Equivocal evidence, and the right to choose
VOLOKH at law.ucla.edu
Fri Jul 6 15:19:24 PDT 2012
From what I understand, think the health arguments for circumcision are substantial, and, as I've noted before, to the extent that parents are making a medical choice in favor of circumcision, I think it makes sense to defer to their judgment, just as it does for other medical choices. Likewise, I'm inclined to say that if there was reason to think (though also reason to doubt) that circumcision would enhance sexual function, parents could also reasonable choose that as a medical matter.

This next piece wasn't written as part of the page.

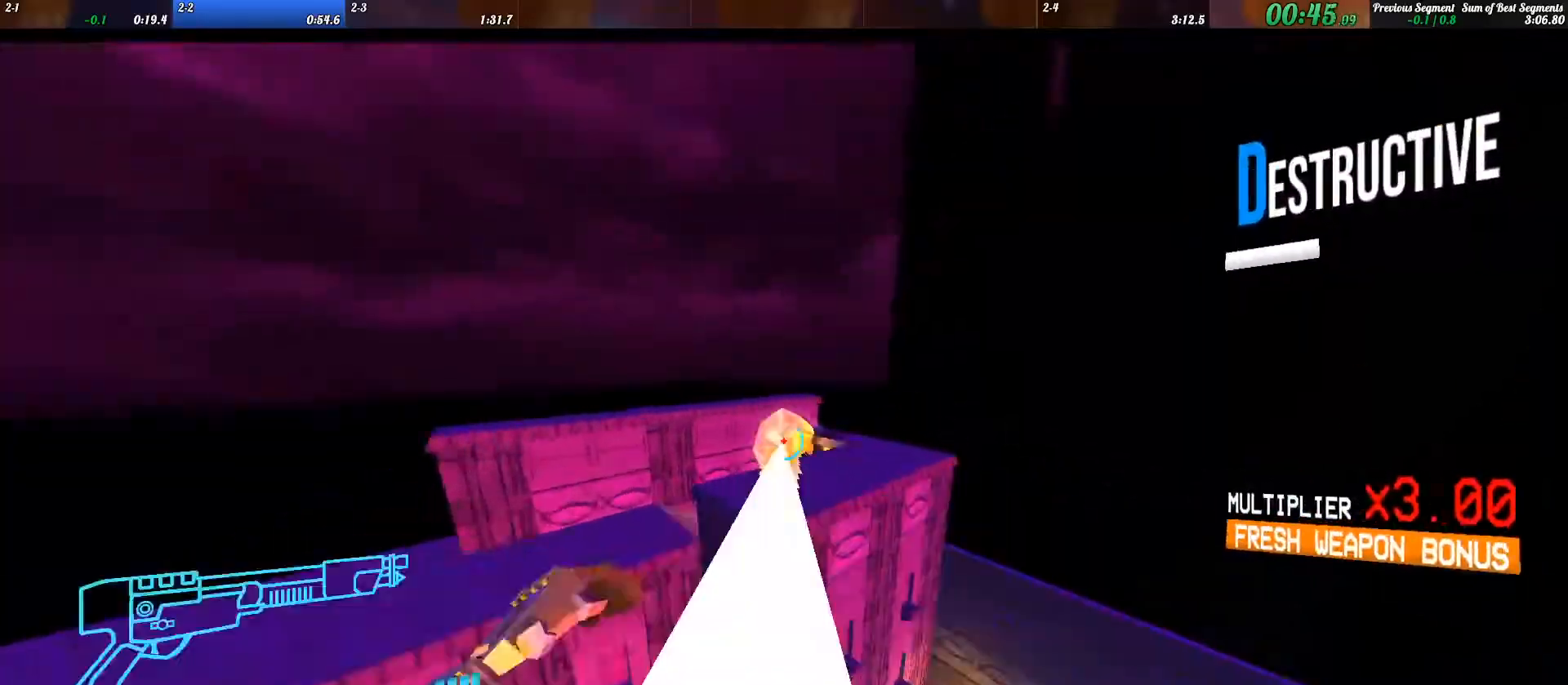
{"keys": ["w"], "events": [[433, "ctrl_l", "down"], [500, "ctrl_l", "up"]]}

The interesting question, I think, is how we should resolve the matter if (1) the medical consensus comes to be that there was no medical benefit of circumcision and no sexual function benefits, but (2) there comes to be no consensus on whether there is a sexual function cost. My inclination would be to say that the uncertainty should not be resolved in favor of parental choice, but rather resolved in favor of patient choice: the principle that - absent medical need - practically irreversible and potentially harmful surgery should not be undertaken without the actual consent of the adult subject of the surgery.
Eric Rassbach writes:
> I am not sure that you can even rely on a claim that the sexual function was
> necessarily reduced; I know that some proponents of circumcision claim that
> circumcision actually enhances sexual function. Would you agree that if the
> evidence on that point is ambiguous or equivocal, then circumcision falls
> within the realm of things that parents can decide? That is reinforced by the
> fact that there are health reasons offered for circumcision; if those rationales
> are true (or perhaps just plausible?) then it is less like having an ear cut off
> and more like having an unsightly mole excised or an extra toe removed,
> both of which are easier at a younger age.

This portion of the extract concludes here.